Directions for this task
Write every entry out again with no changes, and leave the images behind.

Extracted page text data
================================

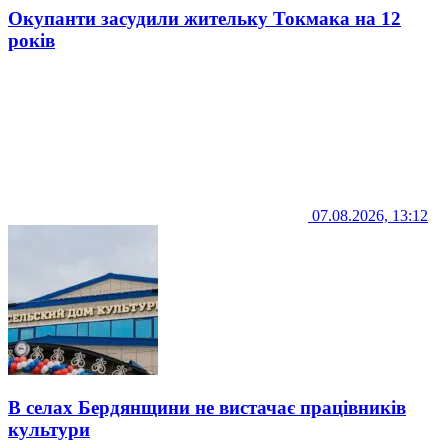
Окупанти засудили жительку Токмака на 12
років
07.08.2026, 13:12
В селах Бердянщини не вистачає працівників
культури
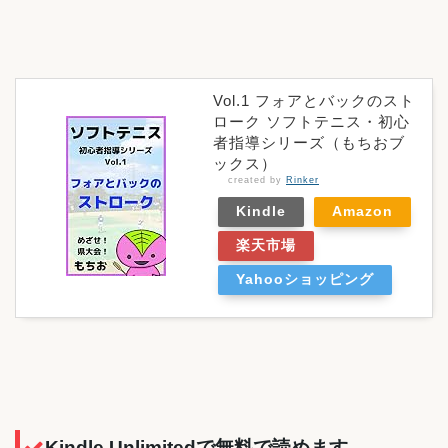
Vol.1 フォアとバックのスト
ローク ソフトテニス・初心
者指導シリーズ（もちおブ
ックス）
created by
Rinker
Kindle
Amazon
楽天市場
Yahooショッピング
Kindle Unlimitedで無料で読めます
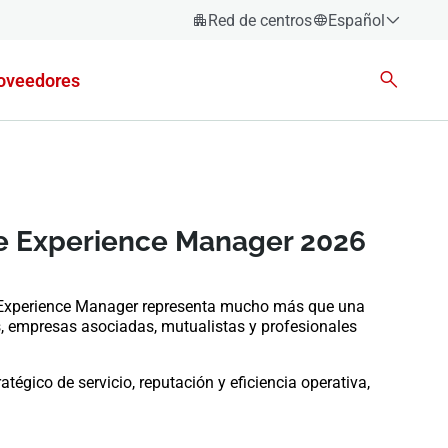
Red de centros
Español
Español
oveedores
Català
Euskara
Galego
Valencià
be Experience Manager 2026
English
 Experience Manager representa mucho más que una
 empresas asociadas, mutualistas y profesionales
gico de servicio, reputación y eficiencia operativa,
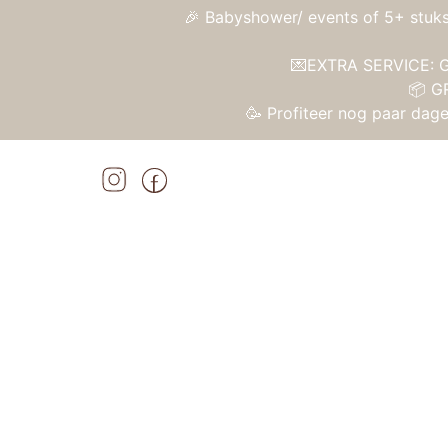
🎉 Babyshower/ events of 5+ stuks
💌EXTRA SERVICE: Gr
📦 G
🥳 Profiteer nog paar da
Home
»
Shop
»
Lalaboom – Set dieren cadeaudoos (25 st)
Home
/
Speelgoed
/
Plastic speelgoed
/ Lala
Aanbieding!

================================

Written reply
Окупанти засудили жительку Токмака на 12
років
07.08.2026, 13:12
В селах Бердянщини не вистачає працівників
культури
Vol.1 フォアとバックのスト
ローク ソフトテニス・初心
者指導シリーズ（もちおブ
ックス）
created by
Rinker
Kindle
Amazon
楽天市場
Yahooショッピング
Kindle Unlimitedで無料で読めます
Red de centros
Español
Español
oveedores
Català
Euskara
Galego
Valencià
be Experience Manager 2026
English
 Experience Manager representa mucho más que una
 empresas asociadas, mutualistas y profesionales
gico de servicio, reputación y eficiencia operativa,
🎉 Babyshower/ events of 5+ stuks
💌EXTRA SERVICE: Gr
📦 G
🥳 Profiteer nog paar da
Home
»
Shop
»
Lalaboom – Set dieren cadeaudoos (25 st)
Home
/
Speelgoed
/
Plastic speelgoed
/ Lala
Aanbieding!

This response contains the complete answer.